Data to examine
»»

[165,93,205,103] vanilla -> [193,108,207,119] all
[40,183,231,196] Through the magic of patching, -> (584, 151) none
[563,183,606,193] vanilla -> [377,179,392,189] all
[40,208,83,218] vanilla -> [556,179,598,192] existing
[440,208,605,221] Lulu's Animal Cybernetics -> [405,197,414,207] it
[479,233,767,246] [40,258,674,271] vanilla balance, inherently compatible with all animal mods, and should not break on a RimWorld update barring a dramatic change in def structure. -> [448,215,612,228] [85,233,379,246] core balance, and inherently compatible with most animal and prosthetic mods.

««
»»

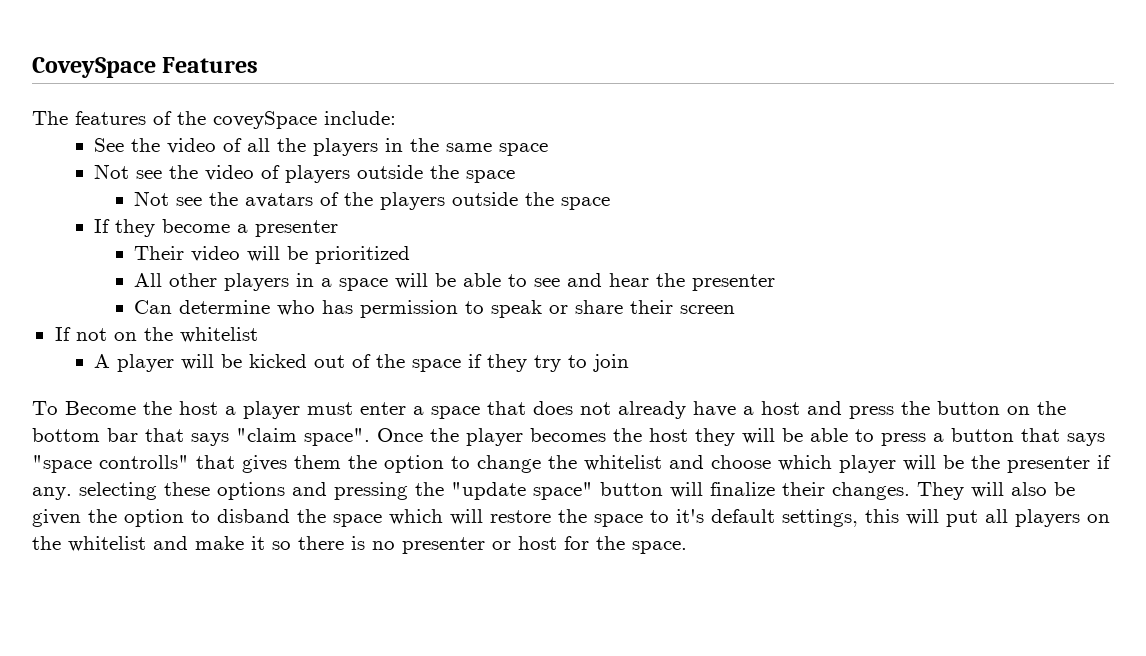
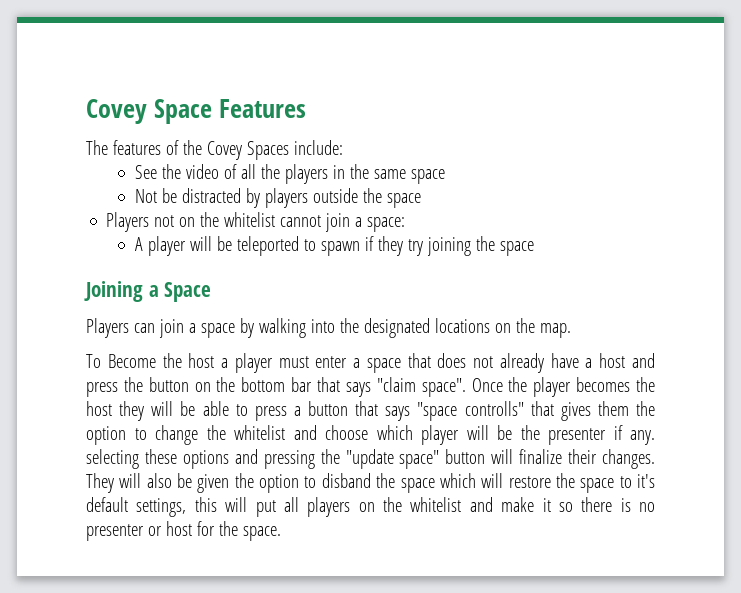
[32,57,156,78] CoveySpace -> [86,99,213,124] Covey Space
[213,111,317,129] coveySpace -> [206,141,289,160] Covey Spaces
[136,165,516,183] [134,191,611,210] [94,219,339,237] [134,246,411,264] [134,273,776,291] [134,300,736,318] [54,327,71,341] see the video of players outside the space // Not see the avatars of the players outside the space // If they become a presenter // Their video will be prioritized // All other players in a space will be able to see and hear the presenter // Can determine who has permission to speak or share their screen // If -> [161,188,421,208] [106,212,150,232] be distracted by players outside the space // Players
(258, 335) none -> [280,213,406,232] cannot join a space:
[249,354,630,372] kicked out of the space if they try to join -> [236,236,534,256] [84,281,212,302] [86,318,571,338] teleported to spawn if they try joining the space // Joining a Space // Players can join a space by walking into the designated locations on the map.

««
»»

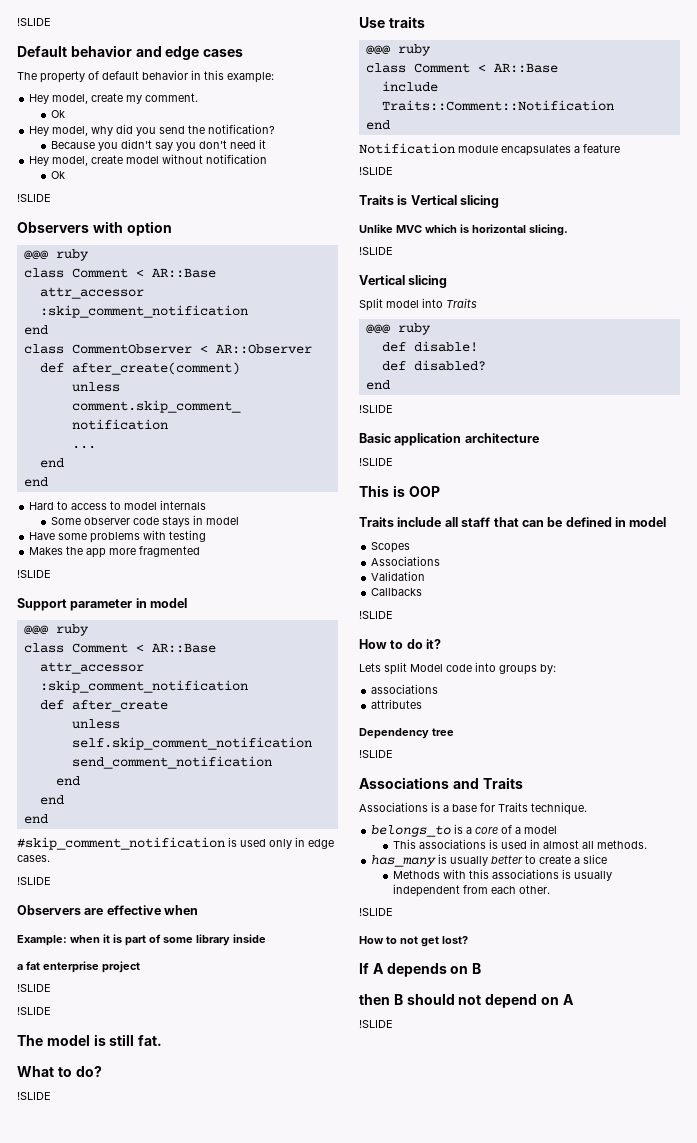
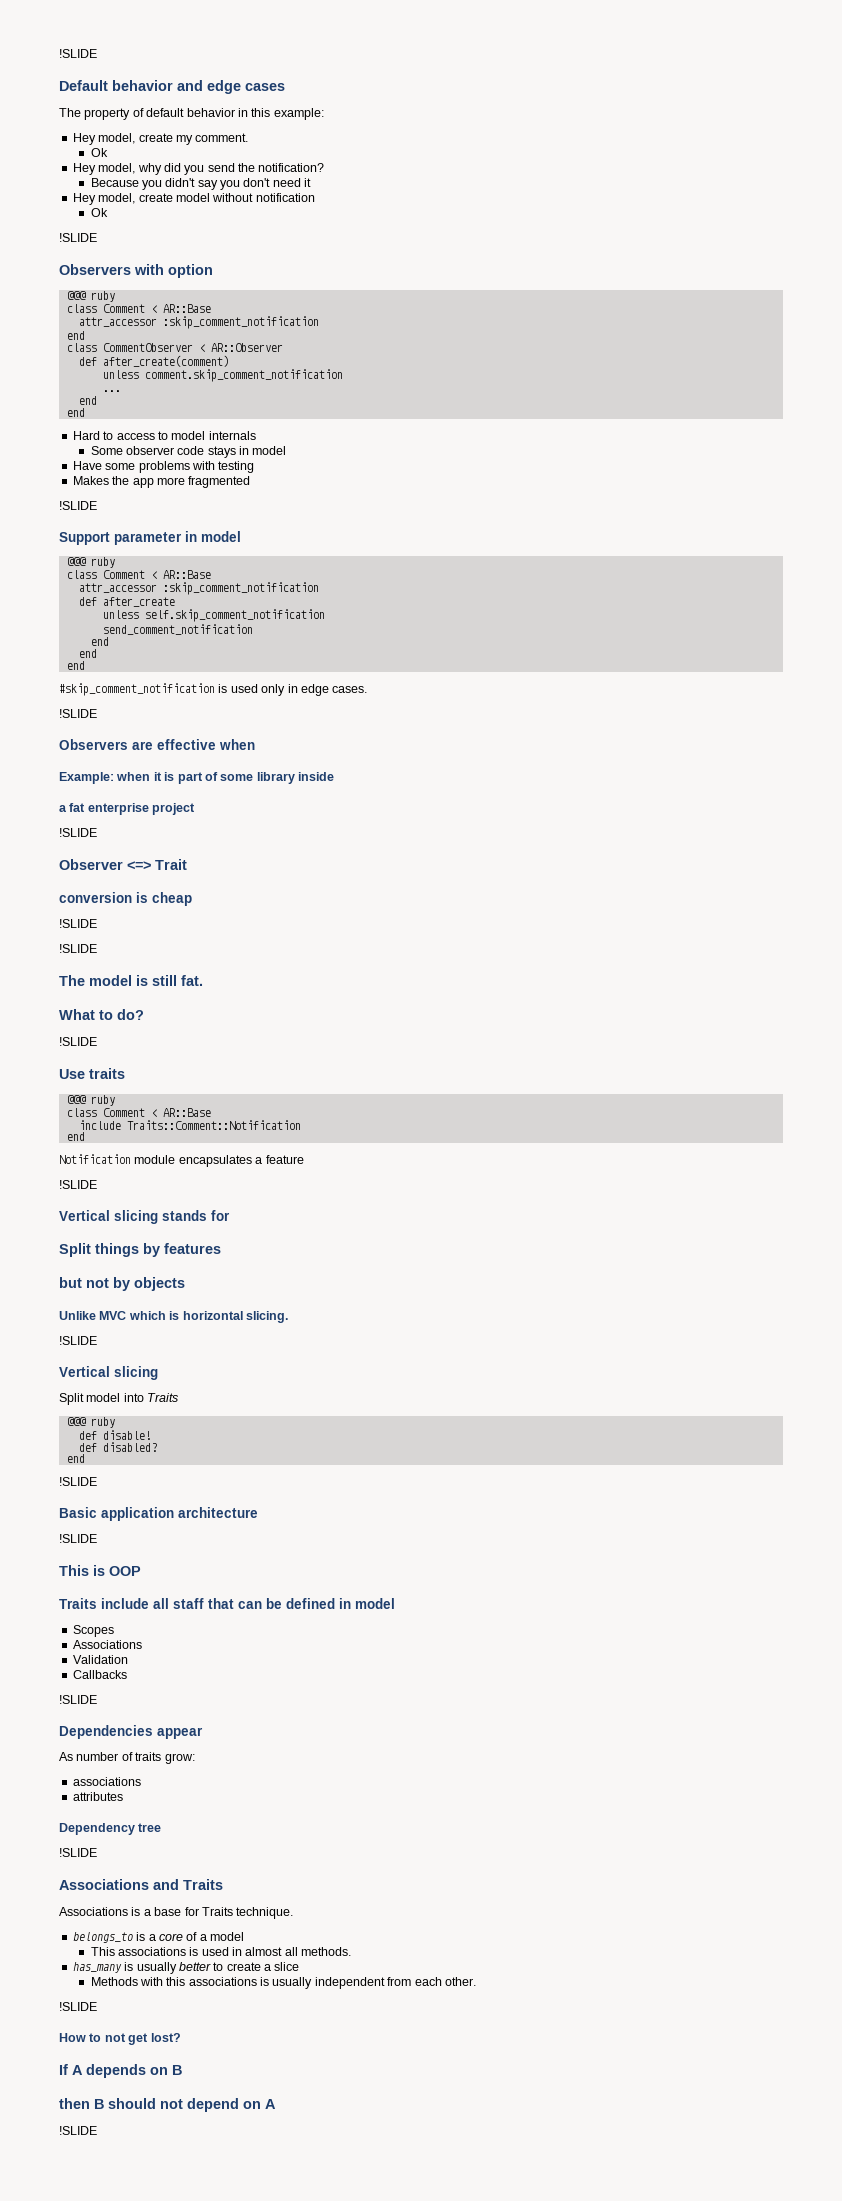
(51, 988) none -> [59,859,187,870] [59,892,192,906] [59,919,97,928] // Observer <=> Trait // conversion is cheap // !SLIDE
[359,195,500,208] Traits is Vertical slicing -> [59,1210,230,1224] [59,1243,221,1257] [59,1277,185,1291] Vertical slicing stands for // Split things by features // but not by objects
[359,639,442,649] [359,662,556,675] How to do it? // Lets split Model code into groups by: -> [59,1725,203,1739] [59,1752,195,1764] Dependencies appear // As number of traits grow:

««

Your task
In the listing above, the lines from the one containing "[165,93,205,103] vanilla ->" through the one containing "[479,233,767,246] [40,258,674,271] vanilla" must be set down exactly, with no other lines.

Your response
[165,93,205,103] vanilla -> [193,108,207,119] all
[40,183,231,196] Through the magic of patching, -> (584, 151) none
[563,183,606,193] vanilla -> [377,179,392,189] all
[40,208,83,218] vanilla -> [556,179,598,192] existing
[440,208,605,221] Lulu's Animal Cybernetics -> [405,197,414,207] it
[479,233,767,246] [40,258,674,271] vanilla balance, inherently compatible with all animal mods, and should not break on a RimWorld update barring a dramatic change in def structure. -> [448,215,612,228] [85,233,379,246] core balance, and inherently compatible with most animal and prosthetic mods.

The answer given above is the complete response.